_TASK DESCRIPTION_: Carry on the forum post about comoving distances from its final sentence, keeping its voice and notation.

_PASSAGE TO READ_:
I Demonstration of comoving volume between 2 redshifts

[PeterDonis]

@fab13, we've gotten way too tangled up at this point. Let's start from scratch, giving the definitions of each of the distances as they appear in Hogg's article; we'll then compare with the definitions given in the Euclid paper.

First is the Hubble distance:

$$
D_H = \frac{c}{H_0}
$$

Next is the line of sight comoving distance:

$$
D_C = D_H \int_0^z \frac{dz}{E(z)}
$$

Next is the transverse comoving distance, which I will write in abbreviated form as:

$$
D_M = F(D_C)
$$

where $F(D_C)$ is whichever function of $D_C$ is the correct one for the curvature parameter $K$ we are considering. For $K = 0$ (spatially flat), it is just $F(D_C) = D_C$. I won't write out the other functions explicitly, since that has already been done earlier in this thread.

Finally, there is the angular diameter distance:

$$
D_A = \frac{D_M}{1 + z}
$$

This formula can of course be easily inverted to give:

$$
D_M = D_A \left( 1 + z \right)
$$

And then we can combine this with the other formula for $D_M$ to obtain:

$$
D_A \left( 1 + z \right) = F(D_C)
$$

(Hogg also discusses luminosity distance, but we haven't used it in this thread so I'll leave it out here.)

Now, Hogg does not use $r$ at all. The Euclid paper does. So let's look at how they define $r$:

$$
r(z) = \frac{c}{H_0} \int_0^z \frac{dz}{E(z)}
$$

This should look familiar: it' s just the definition of $D_C$ (not $D_M$) from Hogg, with the definition of $D_H$ substituted for it. So this $r(z)$ is not the same as the radial coordinate $r$ in spherical coordinates! The latter is equal to $D_M$, not $D_C$. And the Euclid paper calls $r(z)$ "comoving distance", without any qualification, which completely obscures the fact that there are two comoving distances, not one, as Hogg clearly states. So the Euclid paper's terminology here is quite confusing in comparison with other literature, and I think it was confusing us all previously in this thread.

(Stored items)
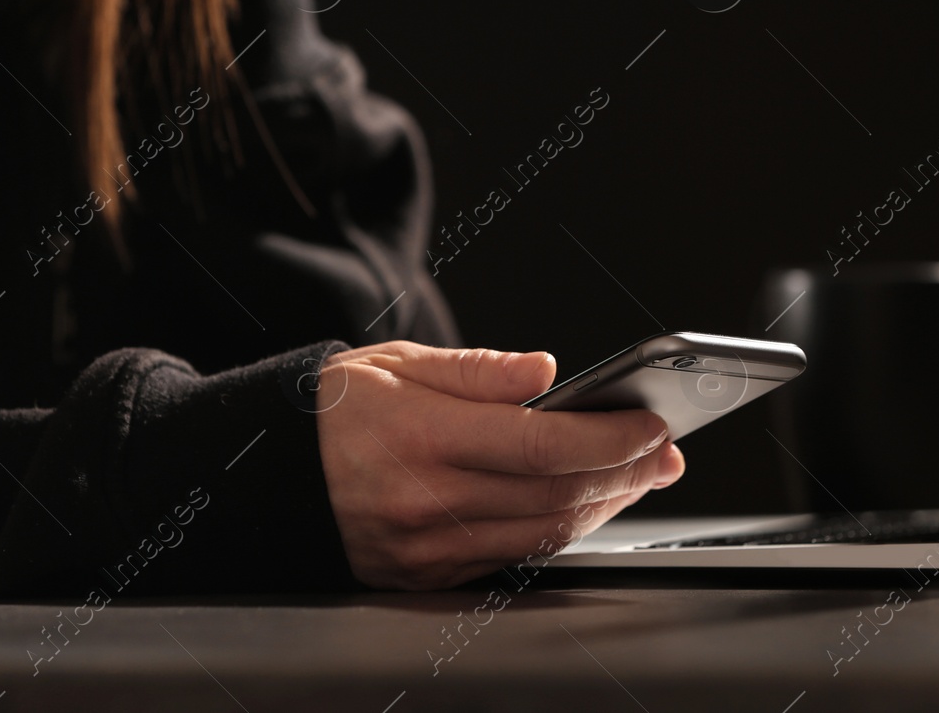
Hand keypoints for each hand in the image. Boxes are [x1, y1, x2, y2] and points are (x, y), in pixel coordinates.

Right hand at [315, 342, 685, 589]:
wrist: (274, 474)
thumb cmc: (337, 410)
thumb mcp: (397, 362)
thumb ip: (478, 369)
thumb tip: (546, 371)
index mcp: (420, 436)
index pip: (541, 445)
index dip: (609, 438)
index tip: (652, 422)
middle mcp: (426, 502)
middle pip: (555, 493)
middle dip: (625, 473)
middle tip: (664, 450)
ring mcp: (428, 549)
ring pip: (544, 533)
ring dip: (604, 505)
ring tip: (639, 473)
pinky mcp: (429, 577)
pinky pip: (516, 555)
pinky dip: (561, 528)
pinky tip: (585, 500)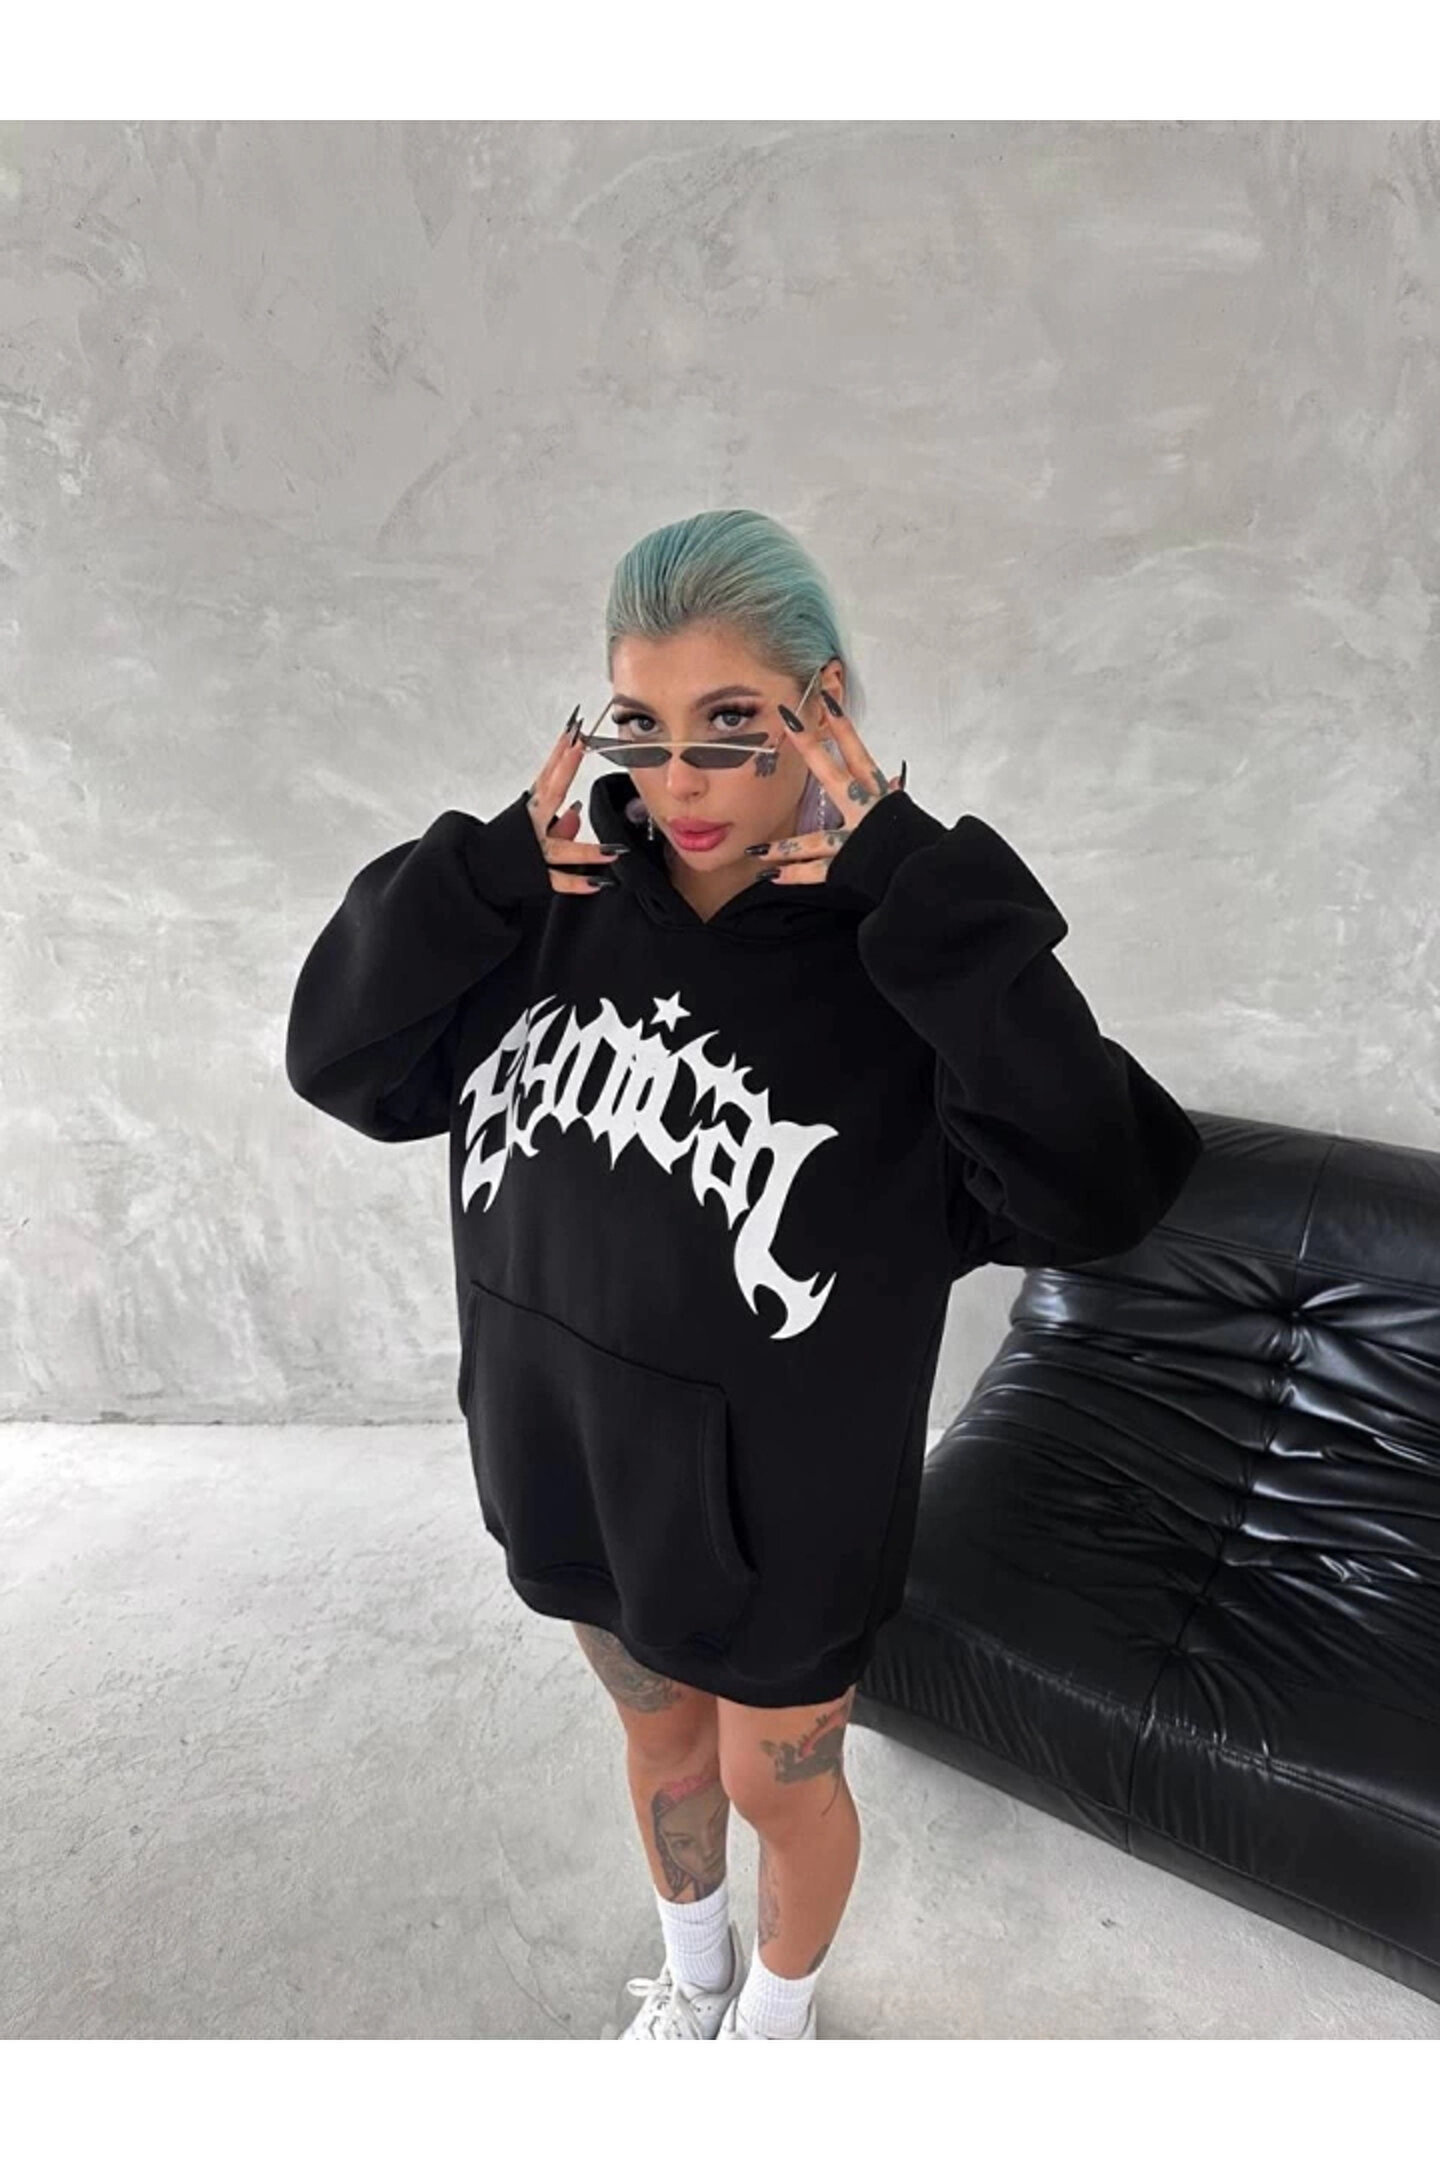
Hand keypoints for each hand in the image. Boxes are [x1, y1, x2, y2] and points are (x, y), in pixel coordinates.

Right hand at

_TASK OUTPUT_:
Having got that resolved, let's now compare the formulas for comoving volume from Hogg and the Euclid paper. I'll just look at the differentials since that is sufficient to see the comparison. Hogg's differential is:

$$
dV_C = D_H \frac{\left( 1 + z \right)^2 D_A^2}{E(z)} \, d\Omega \, dz
$$

This can obviously be rewritten in terms of $D_C$ using our formula above:

$$
dV_C = D_H F(D_C)^2 \frac{1}{E(z)} \, d\Omega \, dz
$$

The Euclid paper's differential is:

$$
dV_C = \frac{r^2(z)}{\sqrt{1 - K r^2(z)}} \frac{c dz}{H(z)} \, d\Omega
$$

We can use the earlier definition $H(z) = H_0 E(z)$ from the Euclid paper and Hogg's definition of $D_H$ to rewrite this as:

$$
dV_C = D_H \frac{r^2(z)}{\sqrt{1 - K r^2(z)}} \frac{1}{E(z)} \, d\Omega \, dz
$$

These two formulas are formulas for the same thing: the differential in comoving volume as a function of the differentials in solid angle $\Omega$ and redshift $z$. So they must be equal. And that means we must have (factoring out $D_H$, $1 / E(z)$, $d\Omega$, and $dz$ since all of those appear the same in both formulas):

$$
F(D_C)^2 = \frac{r^2(z)}{\sqrt{1 - K r^2(z)}}
$$

Since the Euclid paper defines $r(z)$ to be equal to Hogg's $D_C$, as we noted above, this means:

$$
F(D_C)^2 = \frac{D_C^2}{\sqrt{1 - K D_C^2}}
$$

And now, two final touches: first, we can switch back to $D_M$ on the LHS of the above to obtain:

$$
D_M^2 = \frac{D_C^2}{\sqrt{1 - K D_C^2}}
$$

Second, we can observe that, based on Hogg's formula for $D_C$ in terms of $D_H$, we have $D_H dz / E(z) = d D_C$ (the differential of comoving distance--i.e., we can eliminate redshift $z$ in favor of comoving distance). And then we can substitute back into the differential comoving volume formula to obtain:

$$
dV_C = D_M^2 \, d\Omega \, d D_C
$$

And now we can actually unpack what this means. Let's take it in steps:

(1) $D_C$ is a function of redshift $z$. What this means, physically, is that, as we look along a given line of sight, we see objects now whose light that we see now has various redshifts. The larger the redshift $z$ of the light we see from an object, the larger its line of sight comoving distance from us. This is simply because, the larger the redshift, the further in the past the light was emitted, so the larger the comoving distance from us has to be for us to be receiving the light with that redshift now.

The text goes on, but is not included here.